On 14 May 1857, 39-year-old abolitionist Frederick Douglass delivered an impassioned speech to a crowd that packed a Prince Street church in lower Manhattan for a meeting of the American Anti-Slavery Society. Two months earlier, the supreme court had ruled in a landmark case against Dred Scott – a Missouri slave who sued for his freedom – deciding that no black person, free or enslaved, could ever be a US citizen. In his speech, Douglass sought to buoy the crowd’s resolve, urging them to take the long view and arguing that the national backlash to the Scott case could ultimately help advance their quest for equality.

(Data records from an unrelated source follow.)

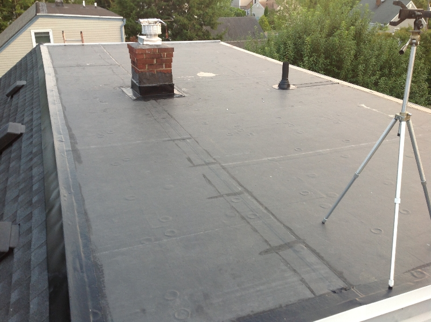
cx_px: 216
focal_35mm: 35
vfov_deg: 40.6
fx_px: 435
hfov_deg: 52.7
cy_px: 161
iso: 64
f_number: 2.4
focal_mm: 4.28
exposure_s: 1/60
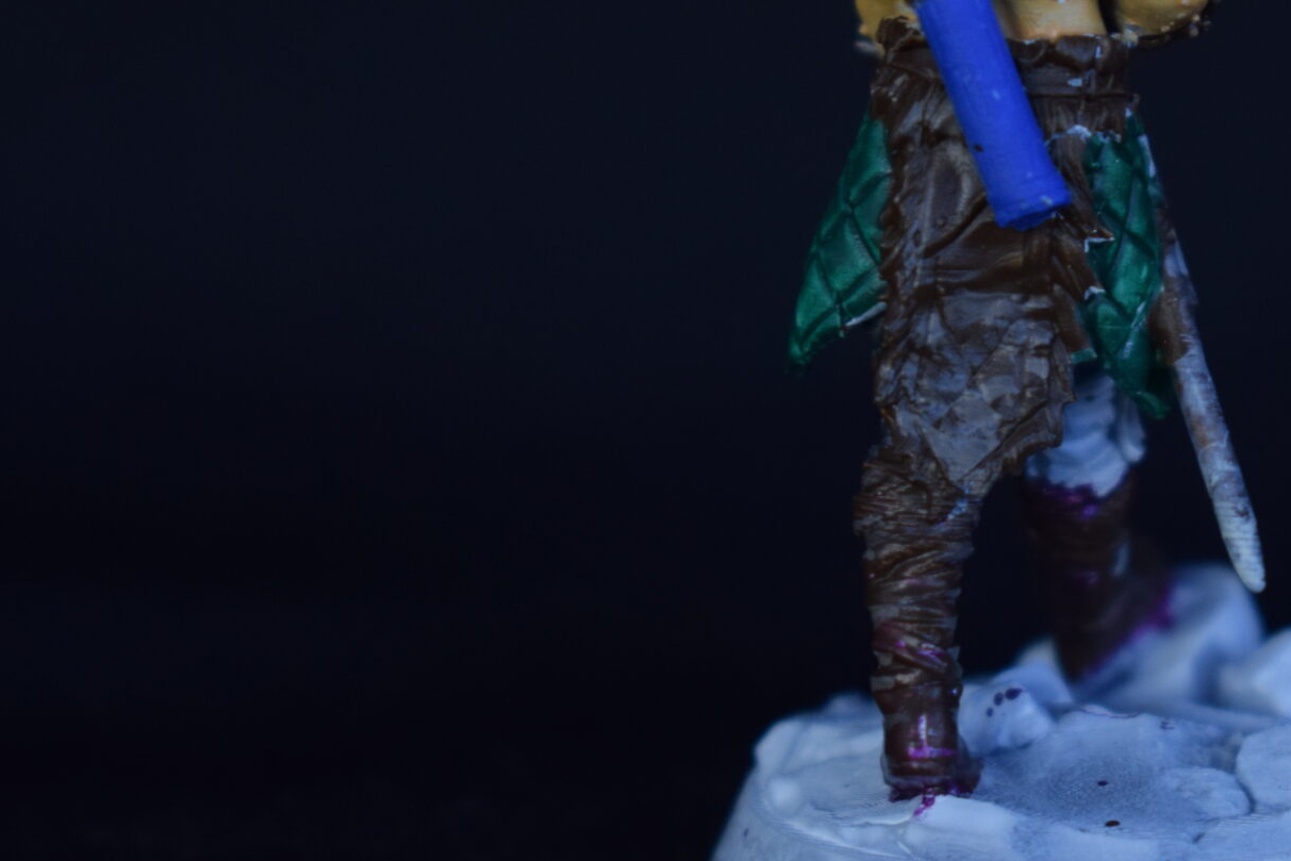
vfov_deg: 7.9
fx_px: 6242
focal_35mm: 174
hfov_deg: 11.8
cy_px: 202
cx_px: 1021
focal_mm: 55
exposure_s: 1/30
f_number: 5.6
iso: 400
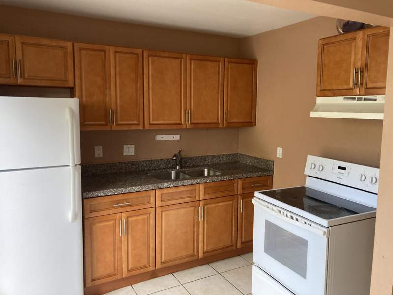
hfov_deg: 63.4
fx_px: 318
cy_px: 148
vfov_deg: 49.7
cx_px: 196
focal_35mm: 28
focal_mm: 3.99
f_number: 1.8
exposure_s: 1/66
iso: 80
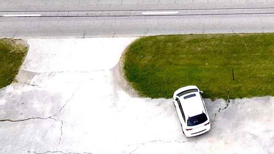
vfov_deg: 9.2
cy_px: -252
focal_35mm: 114
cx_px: 413
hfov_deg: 17.0
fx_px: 828
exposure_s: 1/350
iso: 100
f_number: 2.8
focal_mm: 4.5
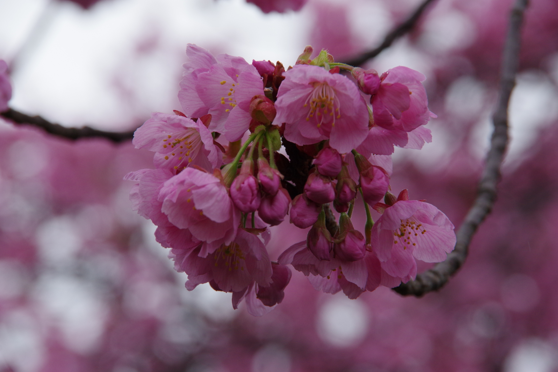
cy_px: 186
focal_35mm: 203
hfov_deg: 10.1
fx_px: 3147
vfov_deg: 6.8
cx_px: 278
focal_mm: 135
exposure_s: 1/200
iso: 800
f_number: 8
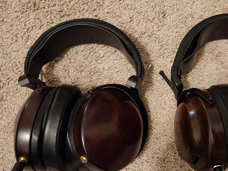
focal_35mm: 34
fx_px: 224
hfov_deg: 52.4
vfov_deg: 41.5
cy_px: 106
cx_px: 160
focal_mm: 5.4
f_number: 1.8
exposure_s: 1/24
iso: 800
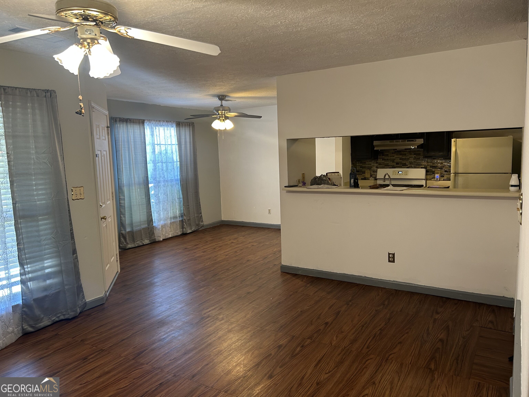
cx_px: 264
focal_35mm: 26
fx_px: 397
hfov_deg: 67.3
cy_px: 198
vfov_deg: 53.1
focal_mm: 5.7
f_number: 1.5
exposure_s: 1/60
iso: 125
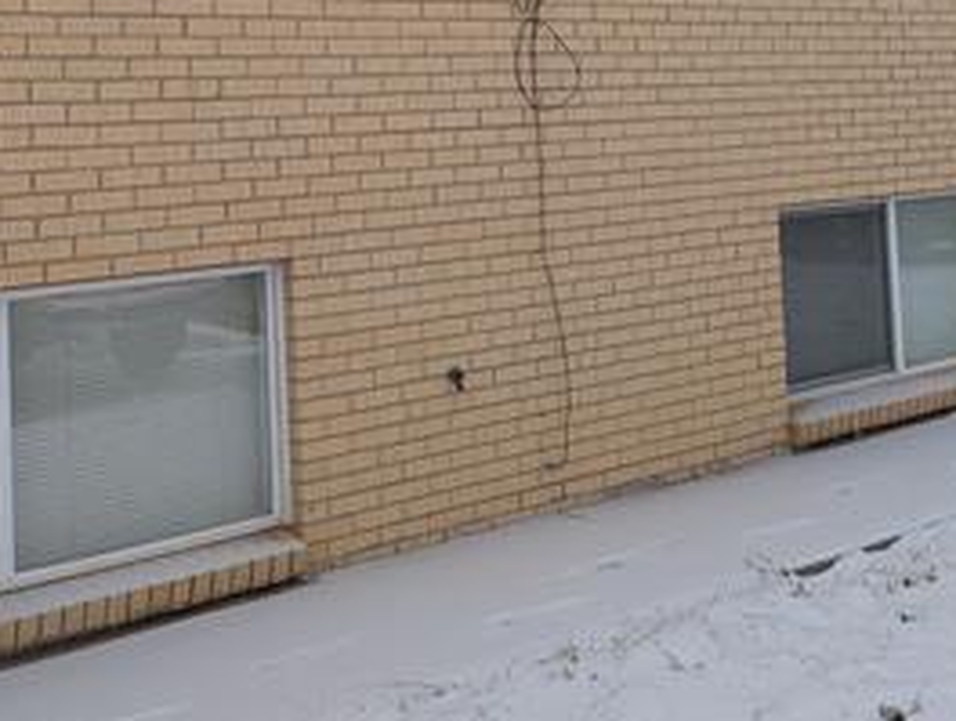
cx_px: 824
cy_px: 51
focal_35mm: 58
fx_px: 1605
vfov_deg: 24.5
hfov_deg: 31.9
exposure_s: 1/3425
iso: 47
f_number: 1.85
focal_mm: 6.81
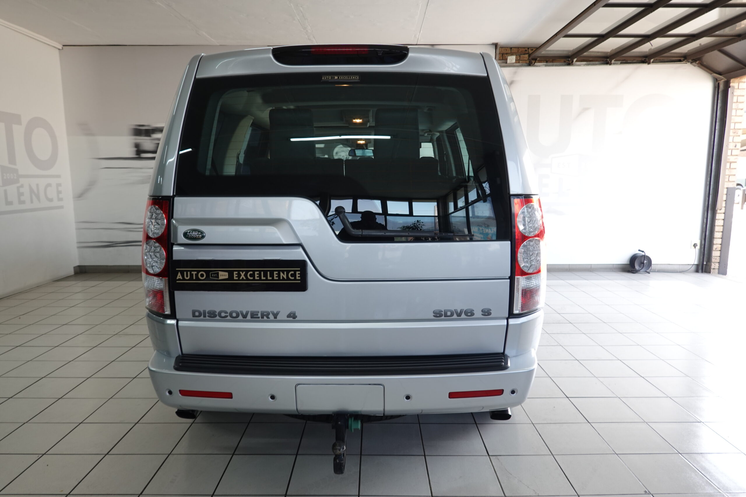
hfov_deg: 73.7
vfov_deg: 53.1
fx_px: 497
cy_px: 248
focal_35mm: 24
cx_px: 373
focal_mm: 9
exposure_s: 1/30
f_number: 2.8
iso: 125
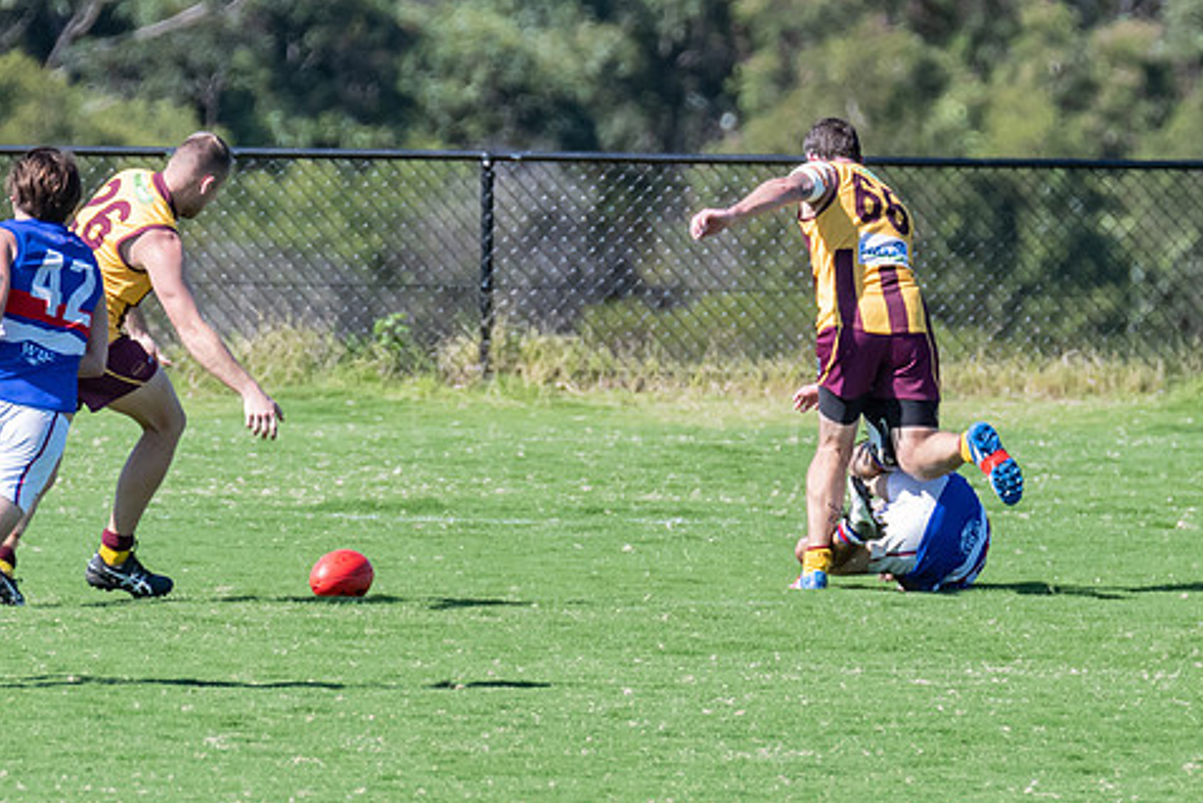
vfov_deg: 1.1
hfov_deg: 1.6
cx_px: 1015
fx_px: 42617
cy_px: 536
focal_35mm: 1275
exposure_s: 1/2000
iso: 1000
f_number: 6.3
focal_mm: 450
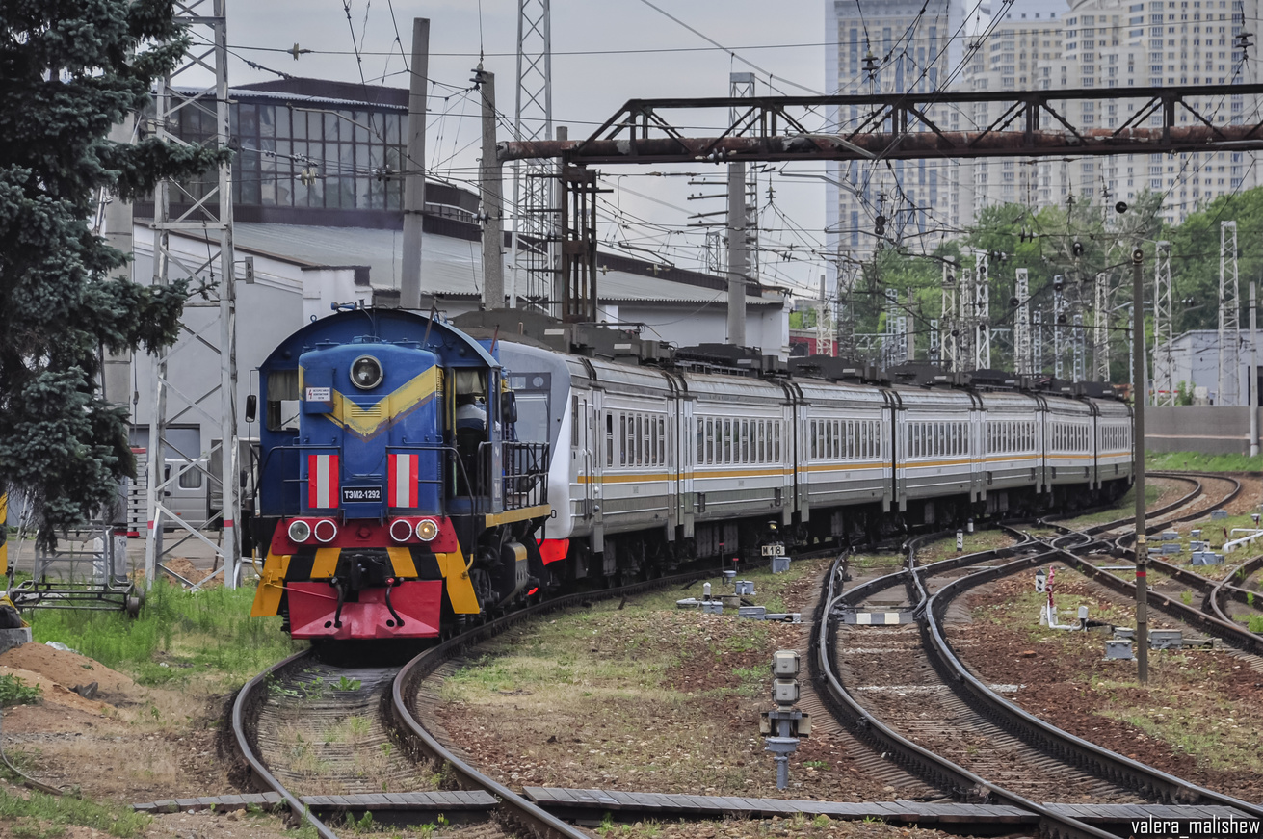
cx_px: 632
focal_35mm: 158
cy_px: 420
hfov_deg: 13.1
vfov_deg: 8.7
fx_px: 5519
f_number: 5.6
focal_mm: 105
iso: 250
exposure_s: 1/1000
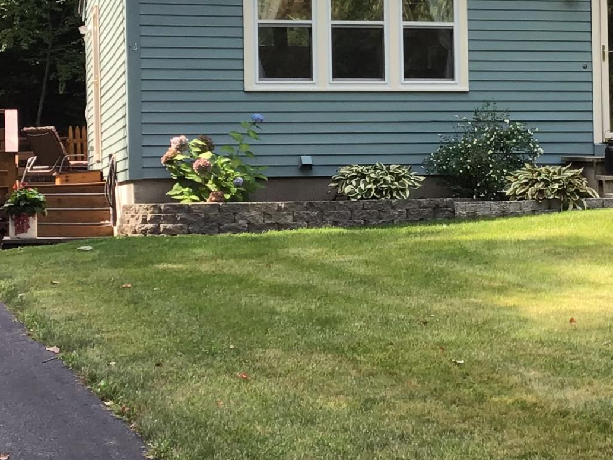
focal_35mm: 90
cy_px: 207
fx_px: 1594
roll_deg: +0.8
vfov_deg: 16.4
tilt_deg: -0.7
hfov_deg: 21.6
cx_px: 457
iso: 25
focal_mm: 3.3
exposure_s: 1/195
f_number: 2.4
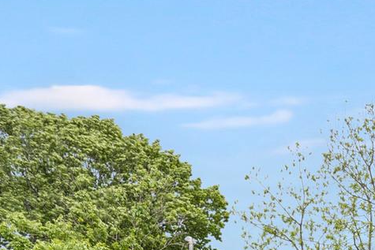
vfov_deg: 16.4
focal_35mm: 69
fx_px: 719
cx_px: 554
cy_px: 457
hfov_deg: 23.6
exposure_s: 1/250
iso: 640
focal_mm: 16
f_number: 8
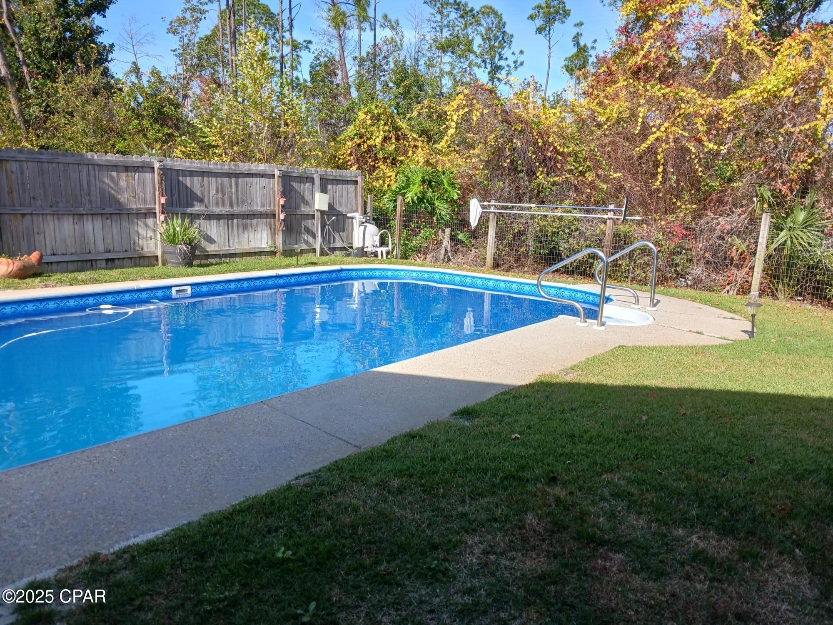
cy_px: 312
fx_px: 650
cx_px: 416
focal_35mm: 27
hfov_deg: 65.3
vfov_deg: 51.4
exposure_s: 1/182
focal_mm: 4
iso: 20
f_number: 1.8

“This very attempt to blot out forever the hopes of an enslaved people may be one necessary link in the chain of events preparatory to the downfall and complete overthrow of the whole slave system,” Douglass told the crowd.
Eleven years later, Douglass’ prophecy that progress would come was realized: the 14th amendment overturned the Scott decision by extending US citizenship and equality before the law to all those born and living in the US, regardless of race. And two years later, in 1870, the 15th amendment prevented restricting voting rights based on “race, color or previous condition of servitude”.
But in the decades that followed, the court continued to rule in favor of limiting legal rights and protections for African Americans, often delegating the responsibility of engineering greater racial equality to the states, where black people fought the forces of Jim Crow, the social and legal system of segregation and racial discrimination.